Copy word for word the lines from the start of the records through the line that contains "in the concept of a unified Europe is f", both included.

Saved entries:
============

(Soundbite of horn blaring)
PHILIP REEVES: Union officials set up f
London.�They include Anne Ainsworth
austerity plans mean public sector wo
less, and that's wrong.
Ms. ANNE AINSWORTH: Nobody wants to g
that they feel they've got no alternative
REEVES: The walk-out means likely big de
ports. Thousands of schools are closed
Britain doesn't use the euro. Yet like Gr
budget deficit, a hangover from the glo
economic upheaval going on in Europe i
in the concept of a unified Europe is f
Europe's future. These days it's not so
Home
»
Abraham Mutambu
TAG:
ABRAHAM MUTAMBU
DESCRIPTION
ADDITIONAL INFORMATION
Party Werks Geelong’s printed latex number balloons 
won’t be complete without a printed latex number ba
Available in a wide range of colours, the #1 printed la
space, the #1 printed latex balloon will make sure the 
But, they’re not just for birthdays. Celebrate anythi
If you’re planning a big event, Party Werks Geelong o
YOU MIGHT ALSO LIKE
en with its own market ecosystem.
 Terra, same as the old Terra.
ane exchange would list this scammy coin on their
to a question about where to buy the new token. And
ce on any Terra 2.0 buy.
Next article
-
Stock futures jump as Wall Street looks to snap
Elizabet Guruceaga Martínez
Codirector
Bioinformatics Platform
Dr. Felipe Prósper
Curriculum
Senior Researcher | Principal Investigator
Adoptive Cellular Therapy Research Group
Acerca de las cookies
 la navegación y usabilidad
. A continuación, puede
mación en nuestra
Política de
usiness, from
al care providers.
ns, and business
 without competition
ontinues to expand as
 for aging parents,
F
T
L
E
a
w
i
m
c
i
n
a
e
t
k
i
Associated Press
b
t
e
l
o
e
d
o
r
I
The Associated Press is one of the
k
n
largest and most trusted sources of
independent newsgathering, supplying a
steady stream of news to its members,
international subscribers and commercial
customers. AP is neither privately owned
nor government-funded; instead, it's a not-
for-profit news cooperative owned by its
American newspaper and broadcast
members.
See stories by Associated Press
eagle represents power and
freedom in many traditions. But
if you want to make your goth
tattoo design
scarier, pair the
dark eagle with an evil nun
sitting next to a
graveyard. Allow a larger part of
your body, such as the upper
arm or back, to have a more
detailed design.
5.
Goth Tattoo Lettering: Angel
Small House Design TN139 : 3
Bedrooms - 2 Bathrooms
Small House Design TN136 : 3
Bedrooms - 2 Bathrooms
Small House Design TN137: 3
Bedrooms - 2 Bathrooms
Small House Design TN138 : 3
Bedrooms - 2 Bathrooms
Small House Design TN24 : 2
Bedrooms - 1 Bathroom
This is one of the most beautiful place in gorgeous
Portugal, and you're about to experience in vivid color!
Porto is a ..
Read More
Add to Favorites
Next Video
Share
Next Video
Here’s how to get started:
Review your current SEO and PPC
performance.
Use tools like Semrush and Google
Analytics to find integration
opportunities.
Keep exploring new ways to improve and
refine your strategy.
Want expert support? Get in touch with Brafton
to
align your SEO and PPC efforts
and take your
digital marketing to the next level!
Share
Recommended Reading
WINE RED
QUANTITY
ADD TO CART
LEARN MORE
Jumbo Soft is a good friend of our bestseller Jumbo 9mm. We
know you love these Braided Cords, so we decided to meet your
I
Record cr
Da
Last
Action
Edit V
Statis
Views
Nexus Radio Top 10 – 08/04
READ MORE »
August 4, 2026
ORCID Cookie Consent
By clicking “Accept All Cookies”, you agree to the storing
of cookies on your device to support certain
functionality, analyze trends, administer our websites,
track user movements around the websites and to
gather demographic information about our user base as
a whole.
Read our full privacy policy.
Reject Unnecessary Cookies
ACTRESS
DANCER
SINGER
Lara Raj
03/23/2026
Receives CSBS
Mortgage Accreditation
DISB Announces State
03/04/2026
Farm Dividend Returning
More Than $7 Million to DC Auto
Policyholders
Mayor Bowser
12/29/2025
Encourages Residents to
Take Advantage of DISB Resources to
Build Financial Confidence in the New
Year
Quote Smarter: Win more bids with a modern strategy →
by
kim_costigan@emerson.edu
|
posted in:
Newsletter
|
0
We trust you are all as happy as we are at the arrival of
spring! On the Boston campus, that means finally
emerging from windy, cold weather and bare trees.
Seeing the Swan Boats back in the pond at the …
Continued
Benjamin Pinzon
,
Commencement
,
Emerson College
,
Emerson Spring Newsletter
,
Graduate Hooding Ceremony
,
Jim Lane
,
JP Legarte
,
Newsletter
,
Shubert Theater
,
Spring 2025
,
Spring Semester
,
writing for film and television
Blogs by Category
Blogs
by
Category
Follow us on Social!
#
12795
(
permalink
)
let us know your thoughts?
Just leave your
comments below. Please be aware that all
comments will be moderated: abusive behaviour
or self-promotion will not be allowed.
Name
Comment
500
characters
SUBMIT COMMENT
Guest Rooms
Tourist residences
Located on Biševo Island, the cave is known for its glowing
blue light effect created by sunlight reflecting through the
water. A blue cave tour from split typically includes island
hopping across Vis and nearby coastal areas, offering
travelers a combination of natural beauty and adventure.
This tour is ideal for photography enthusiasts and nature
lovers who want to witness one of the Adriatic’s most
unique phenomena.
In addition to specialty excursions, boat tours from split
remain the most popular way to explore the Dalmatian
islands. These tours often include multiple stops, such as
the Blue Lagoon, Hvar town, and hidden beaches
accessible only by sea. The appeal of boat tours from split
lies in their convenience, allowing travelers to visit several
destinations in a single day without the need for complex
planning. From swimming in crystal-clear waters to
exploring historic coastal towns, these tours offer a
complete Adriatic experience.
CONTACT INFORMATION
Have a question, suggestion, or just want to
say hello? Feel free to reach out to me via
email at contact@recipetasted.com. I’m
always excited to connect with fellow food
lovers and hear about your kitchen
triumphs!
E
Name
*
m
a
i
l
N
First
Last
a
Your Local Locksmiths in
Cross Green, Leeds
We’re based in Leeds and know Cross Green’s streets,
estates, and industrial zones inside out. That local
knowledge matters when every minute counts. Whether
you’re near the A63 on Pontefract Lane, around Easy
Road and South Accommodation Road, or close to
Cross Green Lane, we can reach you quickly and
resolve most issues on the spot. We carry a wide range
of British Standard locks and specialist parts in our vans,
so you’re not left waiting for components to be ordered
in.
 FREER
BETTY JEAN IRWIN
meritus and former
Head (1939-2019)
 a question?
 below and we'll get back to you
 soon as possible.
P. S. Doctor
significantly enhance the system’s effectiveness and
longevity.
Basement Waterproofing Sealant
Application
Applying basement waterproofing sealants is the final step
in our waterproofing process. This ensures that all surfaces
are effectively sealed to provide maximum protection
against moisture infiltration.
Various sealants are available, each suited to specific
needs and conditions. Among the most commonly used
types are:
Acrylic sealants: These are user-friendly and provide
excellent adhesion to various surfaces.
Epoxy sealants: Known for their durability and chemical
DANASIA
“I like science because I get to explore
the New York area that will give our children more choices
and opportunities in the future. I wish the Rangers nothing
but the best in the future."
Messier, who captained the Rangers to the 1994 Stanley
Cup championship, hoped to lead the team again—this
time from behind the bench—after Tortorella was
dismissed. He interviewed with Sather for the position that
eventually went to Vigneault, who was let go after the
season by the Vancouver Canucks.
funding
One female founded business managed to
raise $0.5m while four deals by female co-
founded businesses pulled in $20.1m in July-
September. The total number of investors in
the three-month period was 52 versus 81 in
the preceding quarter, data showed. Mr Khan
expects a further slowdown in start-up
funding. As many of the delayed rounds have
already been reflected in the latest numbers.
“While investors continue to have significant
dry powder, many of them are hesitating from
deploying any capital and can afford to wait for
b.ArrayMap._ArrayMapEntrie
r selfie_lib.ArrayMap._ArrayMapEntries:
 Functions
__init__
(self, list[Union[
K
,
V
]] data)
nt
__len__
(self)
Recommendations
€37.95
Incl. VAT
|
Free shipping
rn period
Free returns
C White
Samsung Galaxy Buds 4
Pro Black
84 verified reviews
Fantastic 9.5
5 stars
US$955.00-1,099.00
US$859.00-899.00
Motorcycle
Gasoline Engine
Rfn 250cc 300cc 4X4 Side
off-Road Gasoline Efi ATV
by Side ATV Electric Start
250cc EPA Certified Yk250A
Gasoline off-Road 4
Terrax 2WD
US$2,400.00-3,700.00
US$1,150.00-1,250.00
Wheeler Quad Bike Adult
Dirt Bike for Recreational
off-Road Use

============

Answer:
(Soundbite of horn blaring)
PHILIP REEVES: Union officials set up f
London.�They include Anne Ainsworth
austerity plans mean public sector wo
less, and that's wrong.
Ms. ANNE AINSWORTH: Nobody wants to g
that they feel they've got no alternative
REEVES: The walk-out means likely big de
ports. Thousands of schools are closed
Britain doesn't use the euro. Yet like Gr
budget deficit, a hangover from the glo
economic upheaval going on in Europe i
in the concept of a unified Europe is f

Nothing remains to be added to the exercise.